TASK TO CARRY OUT
Word for word, give the listing below again.

RECORDS FOR THIS EXERCISE
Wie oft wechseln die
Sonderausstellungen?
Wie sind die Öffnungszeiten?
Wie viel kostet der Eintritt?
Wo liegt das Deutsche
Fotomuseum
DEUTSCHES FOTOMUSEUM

SOLUTION
Wie oft wechseln die
Sonderausstellungen?
Wie sind die Öffnungszeiten?
Wie viel kostet der Eintritt?
Wo liegt das Deutsche
Fotomuseum
DEUTSCHES FOTOMUSEUM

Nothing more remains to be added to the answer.